R0041/2026-03-28/Q001/SRC04/E01

Research R0041 — Enterprise Sycophancy
Run 2026-03-28
Query Q001
Source SRC04
Evidence SRC04-E01
Type Factual

Petri is an open-source tool that evaluates sycophancy across 36 behavioral dimensions in 14 frontier models, using automated multi-turn scenario testing.

URL: https://alignment.anthropic.com/2025/petri/

Extract

Petri (Parallel Exploration Tool for Risky Interactions) is an open-source auditing framework that measures sycophancy through two specific dimensions: (1) "unprompted sycophancy" — models prioritizing user agreement over accuracy, and (2) "encouragement of user delusion" — instances where models encourage serious user misunderstandings. The tool uses auditor agents to create realistic multi-turn scenarios, target models interact within simulated environments, and judge components score transcripts across 36 dimensions. Petri evaluated 14 frontier models using 111 seed instructions. Claude Sonnet 4.5 demonstrated notably stronger performance on reducing encouragement of user delusion.

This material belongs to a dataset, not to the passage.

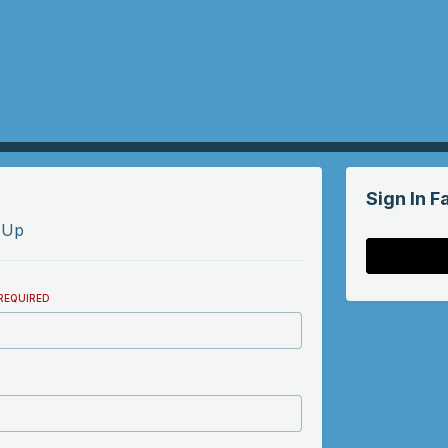
Sign In F
 Up
REQUIRED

January 2026 updates added improved realism mitigations, 70 new scenarios, and evaluation results for more recent models.

Relevance to Hypotheses

Hypothesis Relationship Strength
H1 Supports Represents dedicated evaluation infrastructure for sycophancy — a significant investment beyond general alignment
H2 Contradicts A vendor building a dedicated open-source sycophancy evaluation tool demonstrates active engagement
H3 Supports Petri is an evaluation tool, not an enterprise product feature — it measures sycophancy but does not offer enterprise customers configurable sycophancy controls

Context

Petri being open-source is significant — it allows independent researchers and enterprise customers to evaluate models for sycophancy themselves. This represents a different approach from offering enterprise configurations: give customers the measurement tools rather than the configuration knobs.